# LED beacon light recommendation



## sabres07 (Oct 9, 2008)

I am finally replacing my old tear-drop revolving amber becon light and would like a recommendation on which LED amber strobe to get. I like the magnetic mount with cord so I can remove in the spring. Any thoughts?


----------



## bigearl (Jun 11, 2007)

I just bought a whelen amber strobe it is a nice light I paid 240 with tax


----------



## bribrius (May 5, 2007)

bigearl;606267 said:


> I just bought a whelen amber strobe it is a nice light I paid 240 with tax


you must be rich. 
the poor people like me get them at the local auto parts store and pay sixty.
Dont know the brand but it plugs in a cigarette lighter and lights up and has more settings on it for patterns than i need.


----------



## Truck_Stuff (Sep 25, 2008)

We have some warning lights. Like this one, it has 108 LED's, 10ft cord, 10 different patterns and protected magnet base. All of this for $77.95. We also have revolving ones for $18.95. Here is a pic of the LED one and a link to all of the warning lights.

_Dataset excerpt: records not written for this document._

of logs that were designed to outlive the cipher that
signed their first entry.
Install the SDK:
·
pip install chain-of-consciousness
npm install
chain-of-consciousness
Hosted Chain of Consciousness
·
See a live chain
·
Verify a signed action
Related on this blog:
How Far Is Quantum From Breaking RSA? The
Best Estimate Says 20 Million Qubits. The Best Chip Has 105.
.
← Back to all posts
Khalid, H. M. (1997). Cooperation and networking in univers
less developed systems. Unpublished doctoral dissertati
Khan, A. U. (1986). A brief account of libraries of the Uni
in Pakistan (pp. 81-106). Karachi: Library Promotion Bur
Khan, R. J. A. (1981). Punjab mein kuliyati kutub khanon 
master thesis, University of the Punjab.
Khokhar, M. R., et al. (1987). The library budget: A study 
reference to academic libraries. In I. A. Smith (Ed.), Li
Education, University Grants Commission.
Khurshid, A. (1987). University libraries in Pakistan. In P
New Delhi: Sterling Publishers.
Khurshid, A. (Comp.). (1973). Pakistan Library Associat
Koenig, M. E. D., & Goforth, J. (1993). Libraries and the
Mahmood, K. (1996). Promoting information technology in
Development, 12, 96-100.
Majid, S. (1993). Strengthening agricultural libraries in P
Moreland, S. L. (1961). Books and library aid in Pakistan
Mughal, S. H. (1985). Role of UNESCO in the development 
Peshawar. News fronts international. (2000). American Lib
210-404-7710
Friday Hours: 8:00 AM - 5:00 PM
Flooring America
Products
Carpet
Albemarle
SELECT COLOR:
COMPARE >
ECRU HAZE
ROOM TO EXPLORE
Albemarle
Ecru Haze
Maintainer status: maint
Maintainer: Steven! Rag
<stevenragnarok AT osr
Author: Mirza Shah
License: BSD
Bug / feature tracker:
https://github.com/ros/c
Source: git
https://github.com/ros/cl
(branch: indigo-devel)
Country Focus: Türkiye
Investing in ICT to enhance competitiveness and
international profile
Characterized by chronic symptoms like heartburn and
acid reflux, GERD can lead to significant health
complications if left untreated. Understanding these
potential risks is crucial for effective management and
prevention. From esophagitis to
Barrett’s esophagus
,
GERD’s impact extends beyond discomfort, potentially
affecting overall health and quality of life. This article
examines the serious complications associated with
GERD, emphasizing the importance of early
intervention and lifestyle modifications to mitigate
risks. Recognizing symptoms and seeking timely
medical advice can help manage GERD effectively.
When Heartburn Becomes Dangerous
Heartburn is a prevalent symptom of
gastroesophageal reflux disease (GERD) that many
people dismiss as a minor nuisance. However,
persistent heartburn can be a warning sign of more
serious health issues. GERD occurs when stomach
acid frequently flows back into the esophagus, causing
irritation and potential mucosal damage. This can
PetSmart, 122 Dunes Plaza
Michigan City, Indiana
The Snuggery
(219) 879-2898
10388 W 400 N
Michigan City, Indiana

http://www.buyautotruckaccessories.com/product.cfm/cf-bin/pn.wolo-emergency-1-warning-lights/









Thanks


----------



## bribrius (May 5, 2007)

Truck_Stuff;606325 said:


> We have some warning lights. Like this one, it has 108 LED's, 10ft cord, 10 different patterns and protected magnet base. All of this for $77.95. We also have revolving ones for $18.95. Here is a pic of the LED one and a link to all of the warning lights.
> 
> http://www.buyautotruckaccessories.com/product.cfm/cf-bin/pn.wolo-emergency-1-warning-lights/
> 
> ...


that is the same one i picked up at a autoparts store for sixty except i think mine has more patterns.


----------



## Truck_Stuff (Sep 25, 2008)

It might be. Is the brand name Wolo??


----------



## bribrius (May 5, 2007)

Truck_Stuff;606347 said:


> It might be. Is the brand name Wolo??


hawkeye i think. same thing or close to it.


----------



## kitn1mcc (Sep 15, 2008)

i would recomend the whelen L11/22


----------



## Fiafighterdude (Jan 2, 2008)

Sho-Me 360 LED Beacon 
Waterproof and Affordable LED beacon. Featuring 6 luminator LEDs, internal flasher with quad flash. 5 year warranty. Aluminum base. 5 1/2" diameter x 2 3/4" Overall Height

Sale Price: $99.14 EACH

Whelen L53 Super LED Beacon 
L53 Series Super-LED Beacon, Class 3, Single LED Beacon - Polycarbonate Base. 15 Patterns Including Steady-Burn and Cruise Mode

Sale Price: $35.40 EACH


----------



## 04red2500 (Dec 21, 2007)

Go for the sho-me liminator very very bright a little on the pricey side but a great light just finished hard wiring it


----------